For digital gene expression analysis, differential expression analysis of two samples was performed using the DEGseq (2010) [29] R package. P values were adjusted using q values [36]. q value <0.0 05 & |log2 (foldchange)| > 1 was set as the threshold for significantly differential expression. Go enrichment analysis of the differentially expressed genes (DEGs) was performed using the GOseq based Wallenius non-central hyper-geometric distribution [37], which can adjust for gene length bias in DEGs. To correct for selection bias in category testing, we employed the following three-step methodology: First, the genes that were significantly DEGs between conditions were identified. The GOseq method works with any procedure for identifying DEGs. Second, the likelihood of DEGs as a function of transcript length was quantified by fitting a monotonic function to DEGs versus transcript length.
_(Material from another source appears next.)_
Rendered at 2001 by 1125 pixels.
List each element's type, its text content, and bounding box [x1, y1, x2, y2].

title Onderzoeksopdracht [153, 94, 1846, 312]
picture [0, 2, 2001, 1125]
Finally, the DEGs versus length function was incorporated into the statistical test of each category’s significance. This final step took into account the lengths of the genes that make up each category. KEGG pathway enrichment analysis of the DEGs was done using KOBAS [38]. KOBAS is a standalone commandline program written in Python (2.3.4). It consists of three modules: kparser, blast2ko and pathfind. Kparser uses BioPython (1.3.0) and Martel (0.9.0) to parse the KO and KEGG GENES datasets. The parsed information was managed with SQLite, a small C library that implements a self-contained, embeddable and zero-configuration SQL database engine. Blast2ko automatically annotated a set of new sequences (in FASTA format) with KO functional terms. Pathfind identified both the frequent and the enriched pathways in a given set of sequences. It calculated the FDR value by invoking the GeneTS (2.3) [39] package of the R (2.00) language [40] through RPy, an interface from Python to R. KOBAS would run on most Linux systems, and executables were freely available at http://kobas.cbi.pku.edu.cn/home.do.
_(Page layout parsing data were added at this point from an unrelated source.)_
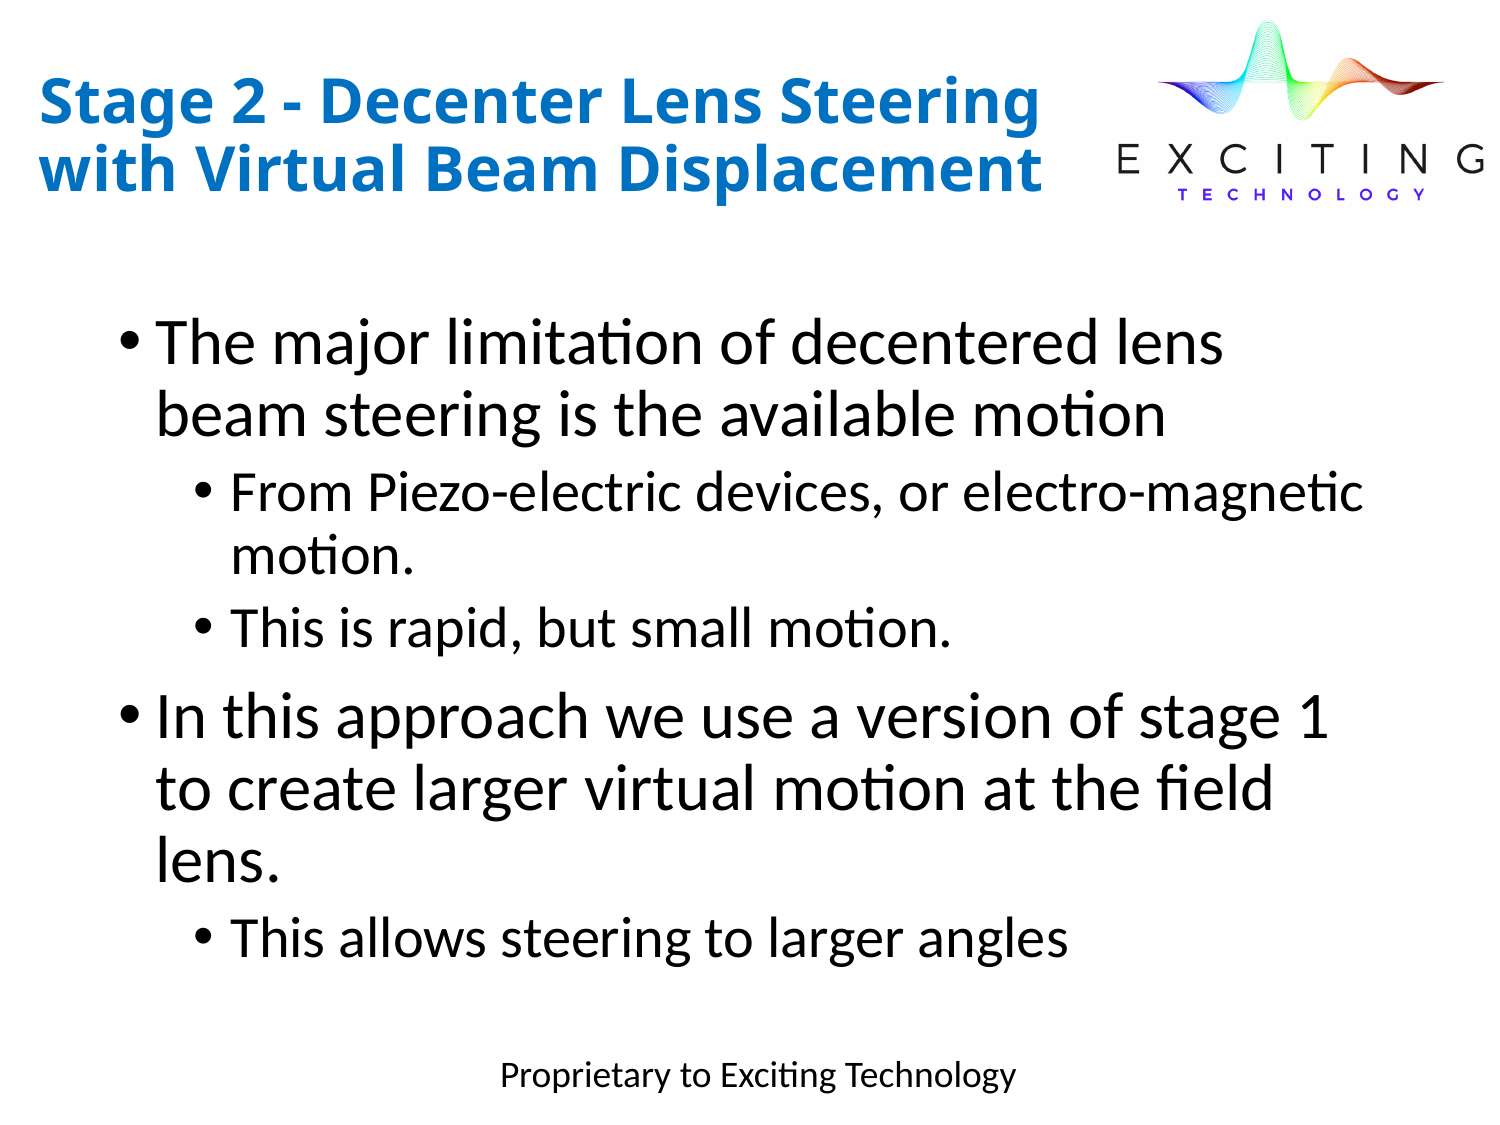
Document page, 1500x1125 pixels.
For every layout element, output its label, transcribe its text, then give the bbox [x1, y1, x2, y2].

list The major limitation of decentered lens beam steering is the available motion From Piezo-electric devices, or electro-magnetic motion. This is rapid, but small motion. In this approach we use a version of stage 1 to create larger virtual motion at the field lens. This allows steering to larger angles [103, 299, 1397, 1014]
title Stage 2 - Decenter Lens Steering with Virtual Beam Displacement [23, 28, 1060, 246]
footer Proprietary to Exciting Technology [466, 1042, 1060, 1103]
picture [1112, 15, 1489, 208]
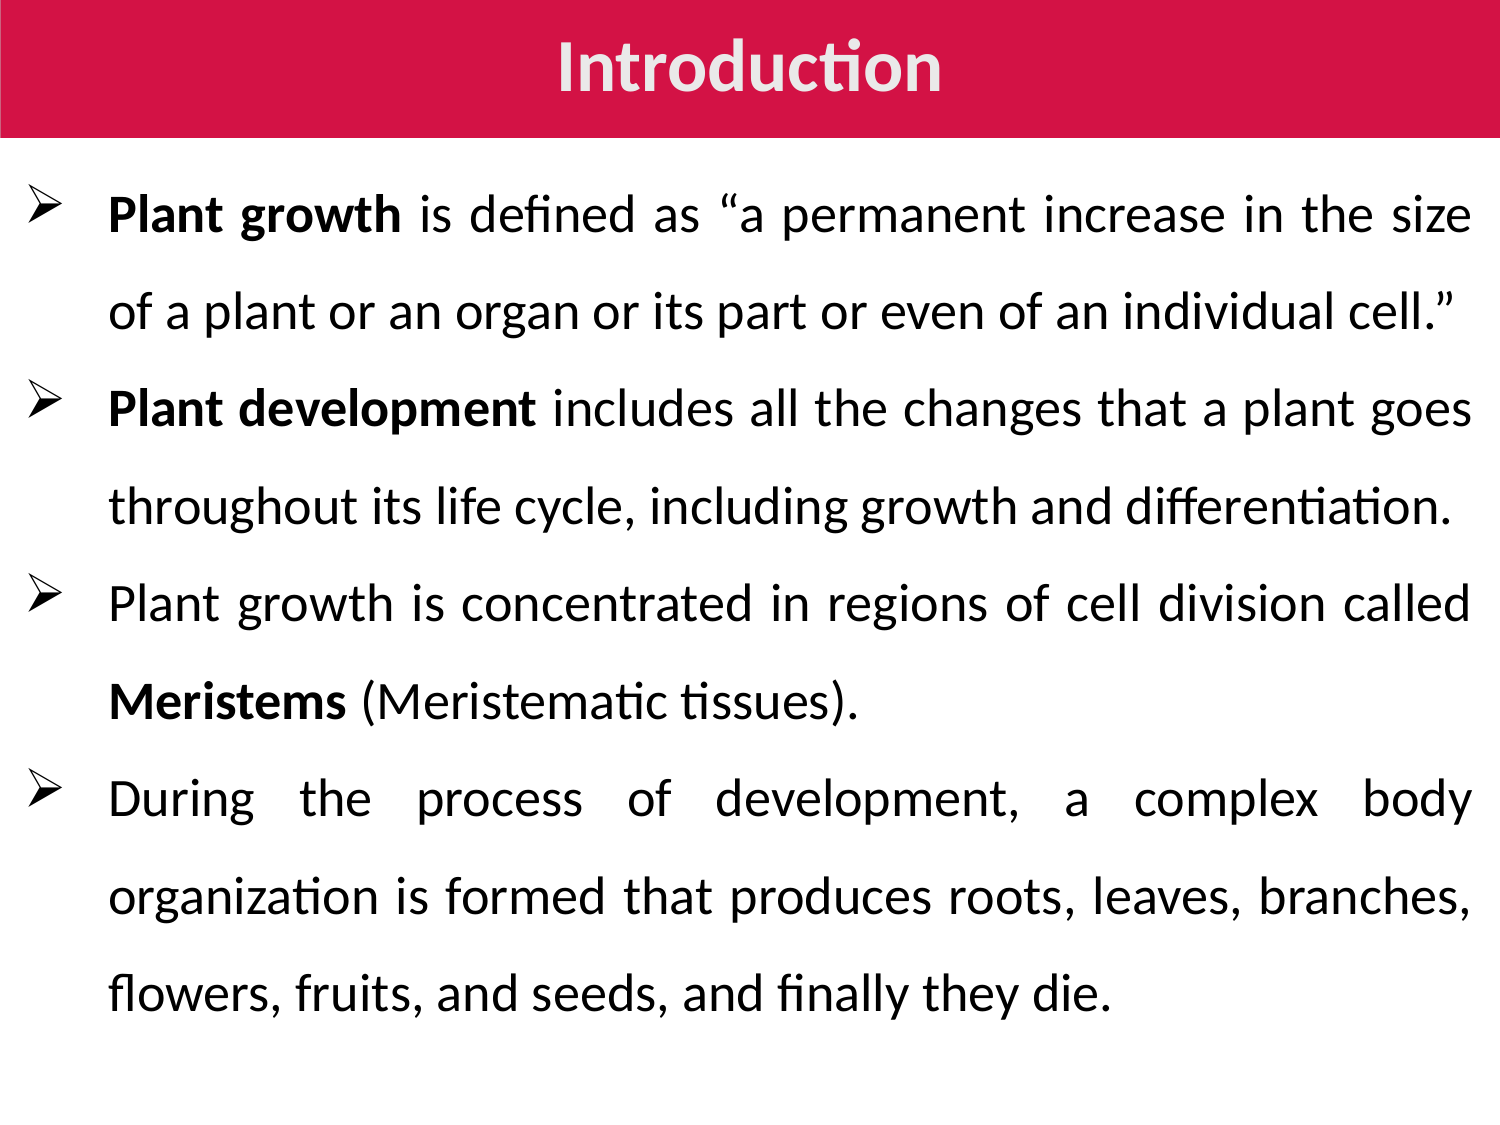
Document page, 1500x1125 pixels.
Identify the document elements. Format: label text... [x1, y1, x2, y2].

text_box Plant growth is defined as “a permanent increase in the size of a plant or an organ or its part or even of an individual cell.” Plant development includes all the changes that a plant goes throughout its life cycle, including growth and differentiation. Plant growth is concentrated in regions of cell division called Meristems (Meristematic tissues). During the process of development, a complex body organization is formed that produces roots, leaves, branches, flowers, fruits, and seeds, and finally they die. [9, 138, 1490, 1030]
picture [0, 0, 1500, 138]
Real-time quantitative RT-PCR (RT-qPCR) assay

The total RNA from leaves of three samples was isolated using Qiagen RNA plant mini kit with on column DNAse digestion (Qiagen). Two micrograms total RNA was used for reverse transcription by M-MLVRT (Promega) with oligo (dT18) primer, and 1 μL RT product diluted to 20 μL ddH2O was used as template, three technical replicates and three biological replicates were applied for each gene expression analysis. Six hundred nanograms total RNA was reverse transcribed using the Primescript RT reagent kit with gDNA eraser (TakaRa). The cDNA diluted to 200 ng/μL was used for the qPCR assay with each gene-specific primers and SsoFast EvaGreen supermix (Bio-Rad) on the Bio-Rad CFX96 real-time system. Reactions were performed at 95°C for 1 min, 40 cycles of 95°C for 10s, and 58°C for 30s. All primers for RT-qPCR are listed in additional file 13.

Analysis of SGs by HPLC

The Stevia leaves were harvested and collected for transcriptome sequencing in the bud stage when the SGs peak, oven-dried, and powdered by using a grinder. The extraction method of glycosides was based on the published method [39]. Briefly, for each sample, leaf powder (1.00 g) was first extracted with 50 mL of 80°C distilled water for 3 h, with shaking once every hour. After that, the mixture was purified with 0.16 g of a mixture of FeSO4 and CaCl2 (5:3) and centrifuged at 10,000 g for 10 min, and the supernatant (30 mL) was diluted to 50 mL with distilled water. Finally, the diluted supernatant (2 mL) was filtered through a 1 μ m pore size filter for measurement. Analyses were carried out by HPLC (Agilent 1100, USA) using an Agilent carbohydrate column of APS (250 × 4.6 mm, Phenomenex) maintained at 30°C and the flow rate of 1.0 mL min-1. The mobile phase was acetonitrile/H2O (80:20). The UV detector was set to a wavelength of 210 nm. Each sample was assayed for 30 min. Identification and calculation of stevioside and rebaudio-side A were carried out according to the method published previously [41]. The total glycoside content was calculated as the sum of the contents of stevioside and rebaudioside A.

Availability of supporting data

The data sets supporting the results of this article are included within the article and its additional files.